== Segment start ==
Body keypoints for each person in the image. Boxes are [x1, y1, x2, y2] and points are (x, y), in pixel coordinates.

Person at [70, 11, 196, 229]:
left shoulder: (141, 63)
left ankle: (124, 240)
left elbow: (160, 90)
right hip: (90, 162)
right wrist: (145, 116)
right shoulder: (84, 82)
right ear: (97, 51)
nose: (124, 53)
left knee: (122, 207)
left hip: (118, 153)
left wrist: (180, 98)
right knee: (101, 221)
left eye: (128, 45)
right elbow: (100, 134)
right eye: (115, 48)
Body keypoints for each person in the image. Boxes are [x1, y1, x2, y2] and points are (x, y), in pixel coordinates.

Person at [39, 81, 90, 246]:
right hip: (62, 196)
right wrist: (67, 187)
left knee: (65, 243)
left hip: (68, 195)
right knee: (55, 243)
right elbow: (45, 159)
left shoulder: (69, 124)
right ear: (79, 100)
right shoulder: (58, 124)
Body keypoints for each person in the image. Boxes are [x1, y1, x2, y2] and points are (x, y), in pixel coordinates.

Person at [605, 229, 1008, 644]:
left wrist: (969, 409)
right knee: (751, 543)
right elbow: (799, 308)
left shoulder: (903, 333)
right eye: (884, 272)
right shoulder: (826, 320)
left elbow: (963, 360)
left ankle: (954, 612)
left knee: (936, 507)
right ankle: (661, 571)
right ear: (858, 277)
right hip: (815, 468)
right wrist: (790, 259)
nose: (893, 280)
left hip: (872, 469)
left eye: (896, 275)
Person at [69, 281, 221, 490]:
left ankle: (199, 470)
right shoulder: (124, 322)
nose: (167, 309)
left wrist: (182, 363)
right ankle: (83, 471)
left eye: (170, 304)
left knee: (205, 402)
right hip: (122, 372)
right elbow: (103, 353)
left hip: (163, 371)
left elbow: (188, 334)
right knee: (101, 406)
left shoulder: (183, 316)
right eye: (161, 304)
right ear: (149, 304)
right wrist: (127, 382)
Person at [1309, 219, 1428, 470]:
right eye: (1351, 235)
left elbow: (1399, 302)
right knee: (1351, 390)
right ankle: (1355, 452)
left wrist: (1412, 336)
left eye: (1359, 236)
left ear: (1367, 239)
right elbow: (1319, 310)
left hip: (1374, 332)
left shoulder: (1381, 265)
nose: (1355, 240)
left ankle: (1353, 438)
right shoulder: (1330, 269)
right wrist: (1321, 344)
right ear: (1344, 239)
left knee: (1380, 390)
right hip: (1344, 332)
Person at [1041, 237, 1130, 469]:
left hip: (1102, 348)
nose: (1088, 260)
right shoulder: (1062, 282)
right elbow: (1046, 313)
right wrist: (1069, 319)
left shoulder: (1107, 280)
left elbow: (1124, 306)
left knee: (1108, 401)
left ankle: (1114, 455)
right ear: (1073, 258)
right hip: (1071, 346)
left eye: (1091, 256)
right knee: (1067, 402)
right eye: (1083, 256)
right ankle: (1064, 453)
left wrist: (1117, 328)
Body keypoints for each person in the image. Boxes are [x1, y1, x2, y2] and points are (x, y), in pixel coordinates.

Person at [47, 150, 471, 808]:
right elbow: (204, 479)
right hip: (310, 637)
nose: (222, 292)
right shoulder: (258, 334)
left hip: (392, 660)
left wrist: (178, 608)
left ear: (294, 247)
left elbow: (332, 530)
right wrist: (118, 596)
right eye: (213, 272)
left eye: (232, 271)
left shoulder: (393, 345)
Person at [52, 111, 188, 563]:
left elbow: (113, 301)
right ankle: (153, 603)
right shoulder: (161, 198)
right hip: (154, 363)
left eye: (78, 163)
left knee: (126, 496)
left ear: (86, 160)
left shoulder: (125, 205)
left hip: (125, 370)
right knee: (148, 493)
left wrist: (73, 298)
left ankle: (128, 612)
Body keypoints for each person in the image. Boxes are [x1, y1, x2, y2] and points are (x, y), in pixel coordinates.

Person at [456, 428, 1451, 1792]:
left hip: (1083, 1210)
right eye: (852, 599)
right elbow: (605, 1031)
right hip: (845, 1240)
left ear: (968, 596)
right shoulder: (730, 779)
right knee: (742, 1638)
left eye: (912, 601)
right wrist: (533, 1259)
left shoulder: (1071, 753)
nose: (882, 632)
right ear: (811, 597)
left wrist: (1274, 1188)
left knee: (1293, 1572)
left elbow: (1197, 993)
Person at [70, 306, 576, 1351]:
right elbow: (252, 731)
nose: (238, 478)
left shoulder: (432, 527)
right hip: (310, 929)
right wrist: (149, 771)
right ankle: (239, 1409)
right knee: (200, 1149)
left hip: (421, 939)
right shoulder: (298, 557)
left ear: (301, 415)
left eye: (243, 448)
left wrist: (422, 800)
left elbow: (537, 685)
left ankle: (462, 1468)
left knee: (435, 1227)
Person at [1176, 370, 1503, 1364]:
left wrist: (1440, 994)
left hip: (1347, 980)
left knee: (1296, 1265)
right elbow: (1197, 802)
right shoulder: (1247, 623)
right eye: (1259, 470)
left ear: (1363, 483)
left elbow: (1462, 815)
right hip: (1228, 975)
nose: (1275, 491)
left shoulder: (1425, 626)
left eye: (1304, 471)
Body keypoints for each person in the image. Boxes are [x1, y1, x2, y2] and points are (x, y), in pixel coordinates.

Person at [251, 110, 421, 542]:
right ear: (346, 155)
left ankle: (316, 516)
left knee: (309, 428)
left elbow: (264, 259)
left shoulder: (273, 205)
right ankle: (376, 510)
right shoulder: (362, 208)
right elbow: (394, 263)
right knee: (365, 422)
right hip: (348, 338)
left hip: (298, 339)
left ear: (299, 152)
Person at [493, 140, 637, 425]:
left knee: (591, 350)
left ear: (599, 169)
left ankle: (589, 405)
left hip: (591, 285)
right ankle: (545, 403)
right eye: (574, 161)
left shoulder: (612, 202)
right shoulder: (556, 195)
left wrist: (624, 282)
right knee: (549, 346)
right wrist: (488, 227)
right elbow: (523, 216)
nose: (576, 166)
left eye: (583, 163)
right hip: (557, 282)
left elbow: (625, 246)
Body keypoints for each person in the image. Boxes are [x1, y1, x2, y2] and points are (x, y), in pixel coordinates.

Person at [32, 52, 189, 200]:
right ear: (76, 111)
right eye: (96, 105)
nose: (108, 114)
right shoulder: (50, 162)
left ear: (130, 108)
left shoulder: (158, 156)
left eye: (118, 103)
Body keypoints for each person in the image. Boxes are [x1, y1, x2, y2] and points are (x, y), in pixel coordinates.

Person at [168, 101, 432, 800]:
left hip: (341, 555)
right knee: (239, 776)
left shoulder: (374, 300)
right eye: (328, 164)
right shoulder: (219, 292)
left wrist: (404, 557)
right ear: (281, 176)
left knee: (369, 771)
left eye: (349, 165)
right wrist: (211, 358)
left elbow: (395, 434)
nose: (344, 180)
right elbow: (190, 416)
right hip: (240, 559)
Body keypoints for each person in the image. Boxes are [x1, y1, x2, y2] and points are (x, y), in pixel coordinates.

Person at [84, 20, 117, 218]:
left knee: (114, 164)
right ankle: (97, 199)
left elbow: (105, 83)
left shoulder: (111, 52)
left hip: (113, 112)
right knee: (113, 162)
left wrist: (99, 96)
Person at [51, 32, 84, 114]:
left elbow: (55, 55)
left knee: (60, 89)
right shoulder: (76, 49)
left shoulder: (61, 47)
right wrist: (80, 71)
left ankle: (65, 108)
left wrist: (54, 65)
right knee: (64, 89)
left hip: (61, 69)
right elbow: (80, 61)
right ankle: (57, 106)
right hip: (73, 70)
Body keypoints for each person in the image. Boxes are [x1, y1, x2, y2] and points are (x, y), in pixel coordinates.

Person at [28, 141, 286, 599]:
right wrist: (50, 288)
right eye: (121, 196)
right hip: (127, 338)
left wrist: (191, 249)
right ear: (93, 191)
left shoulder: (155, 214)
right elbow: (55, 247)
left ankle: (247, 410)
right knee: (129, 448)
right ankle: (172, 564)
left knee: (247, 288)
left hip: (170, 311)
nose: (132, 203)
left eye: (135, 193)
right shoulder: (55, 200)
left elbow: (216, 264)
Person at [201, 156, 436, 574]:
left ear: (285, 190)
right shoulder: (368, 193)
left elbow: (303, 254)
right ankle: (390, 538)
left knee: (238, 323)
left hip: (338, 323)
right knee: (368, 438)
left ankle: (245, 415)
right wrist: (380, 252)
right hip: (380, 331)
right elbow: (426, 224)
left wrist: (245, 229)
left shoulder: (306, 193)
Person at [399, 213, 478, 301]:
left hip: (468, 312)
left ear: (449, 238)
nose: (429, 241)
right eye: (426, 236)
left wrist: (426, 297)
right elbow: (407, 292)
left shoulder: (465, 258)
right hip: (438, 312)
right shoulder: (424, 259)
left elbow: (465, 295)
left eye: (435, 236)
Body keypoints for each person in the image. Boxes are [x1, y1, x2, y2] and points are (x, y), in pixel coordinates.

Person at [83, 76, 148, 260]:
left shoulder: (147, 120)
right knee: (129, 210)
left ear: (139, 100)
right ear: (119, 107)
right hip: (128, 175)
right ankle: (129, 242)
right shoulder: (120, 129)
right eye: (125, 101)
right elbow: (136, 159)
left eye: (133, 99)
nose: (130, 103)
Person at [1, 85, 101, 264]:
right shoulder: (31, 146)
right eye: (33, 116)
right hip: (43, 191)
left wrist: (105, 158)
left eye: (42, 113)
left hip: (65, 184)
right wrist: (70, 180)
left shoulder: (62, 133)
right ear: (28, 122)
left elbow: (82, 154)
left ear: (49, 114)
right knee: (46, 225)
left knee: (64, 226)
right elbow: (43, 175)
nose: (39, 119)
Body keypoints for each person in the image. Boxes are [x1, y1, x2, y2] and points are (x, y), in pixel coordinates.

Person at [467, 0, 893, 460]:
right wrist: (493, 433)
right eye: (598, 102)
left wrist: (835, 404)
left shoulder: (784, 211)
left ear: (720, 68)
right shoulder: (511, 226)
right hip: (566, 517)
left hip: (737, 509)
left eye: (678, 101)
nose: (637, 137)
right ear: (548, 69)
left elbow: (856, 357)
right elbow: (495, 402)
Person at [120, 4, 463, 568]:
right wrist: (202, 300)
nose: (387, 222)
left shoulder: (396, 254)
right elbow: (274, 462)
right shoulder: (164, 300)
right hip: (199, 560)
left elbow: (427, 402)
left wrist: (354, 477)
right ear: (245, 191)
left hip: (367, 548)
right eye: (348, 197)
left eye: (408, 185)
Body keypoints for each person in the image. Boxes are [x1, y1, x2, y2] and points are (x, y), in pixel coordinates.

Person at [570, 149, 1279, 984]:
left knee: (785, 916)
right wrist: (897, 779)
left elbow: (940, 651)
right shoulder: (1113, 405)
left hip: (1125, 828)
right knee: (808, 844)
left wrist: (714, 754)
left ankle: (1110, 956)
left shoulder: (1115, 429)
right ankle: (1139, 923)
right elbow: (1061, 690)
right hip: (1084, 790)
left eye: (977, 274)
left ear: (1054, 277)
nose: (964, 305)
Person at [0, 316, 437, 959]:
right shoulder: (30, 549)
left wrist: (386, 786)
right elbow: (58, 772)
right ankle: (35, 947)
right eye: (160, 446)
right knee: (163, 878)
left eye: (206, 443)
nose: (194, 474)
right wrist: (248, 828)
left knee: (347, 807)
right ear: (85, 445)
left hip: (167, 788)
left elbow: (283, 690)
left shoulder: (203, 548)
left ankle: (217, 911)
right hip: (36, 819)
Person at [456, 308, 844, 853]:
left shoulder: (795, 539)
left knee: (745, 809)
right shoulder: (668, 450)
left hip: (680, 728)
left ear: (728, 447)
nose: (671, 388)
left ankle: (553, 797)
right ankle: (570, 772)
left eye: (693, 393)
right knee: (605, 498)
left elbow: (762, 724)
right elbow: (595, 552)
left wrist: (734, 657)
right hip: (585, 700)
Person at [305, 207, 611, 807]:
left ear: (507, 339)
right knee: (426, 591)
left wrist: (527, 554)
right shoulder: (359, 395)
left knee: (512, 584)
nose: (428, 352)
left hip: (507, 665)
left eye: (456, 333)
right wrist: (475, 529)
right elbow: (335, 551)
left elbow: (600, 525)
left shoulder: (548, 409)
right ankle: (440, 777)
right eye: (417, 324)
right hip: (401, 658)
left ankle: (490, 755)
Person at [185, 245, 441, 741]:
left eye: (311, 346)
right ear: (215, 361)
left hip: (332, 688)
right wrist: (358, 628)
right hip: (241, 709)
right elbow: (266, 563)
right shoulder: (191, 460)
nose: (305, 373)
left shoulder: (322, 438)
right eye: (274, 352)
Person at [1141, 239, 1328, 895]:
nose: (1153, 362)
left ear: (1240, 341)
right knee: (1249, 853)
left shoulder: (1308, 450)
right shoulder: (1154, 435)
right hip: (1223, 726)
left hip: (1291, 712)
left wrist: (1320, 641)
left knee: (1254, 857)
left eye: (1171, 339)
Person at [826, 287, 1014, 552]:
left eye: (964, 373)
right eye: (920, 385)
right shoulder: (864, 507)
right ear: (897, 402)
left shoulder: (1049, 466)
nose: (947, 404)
== Segment end ==
EXERCISE REQUIREMENTS: From the first line of the listing above through the line that contains "right knee: (55, 243)", set down each line without alteration, and nothing else.

EXPECTED OUTPUT:
Body keypoints for each person in the image. Boxes are [x1, y1, x2, y2] and points are (x, y), in pixel coordinates.

Person at [70, 11, 196, 229]:
left shoulder: (141, 63)
left ankle: (124, 240)
left elbow: (160, 90)
right hip: (90, 162)
right wrist: (145, 116)
right shoulder: (84, 82)
right ear: (97, 51)
nose: (124, 53)
left knee: (122, 207)
left hip: (118, 153)
left wrist: (180, 98)
right knee: (101, 221)
left eye: (128, 45)
right elbow: (100, 134)
right eye: (115, 48)
Body keypoints for each person in the image. Boxes are [x1, y1, x2, y2] and points are (x, y), in pixel coordinates.

Person at [39, 81, 90, 246]:
right hip: (62, 196)
right wrist: (67, 187)
left knee: (65, 243)
left hip: (68, 195)
right knee: (55, 243)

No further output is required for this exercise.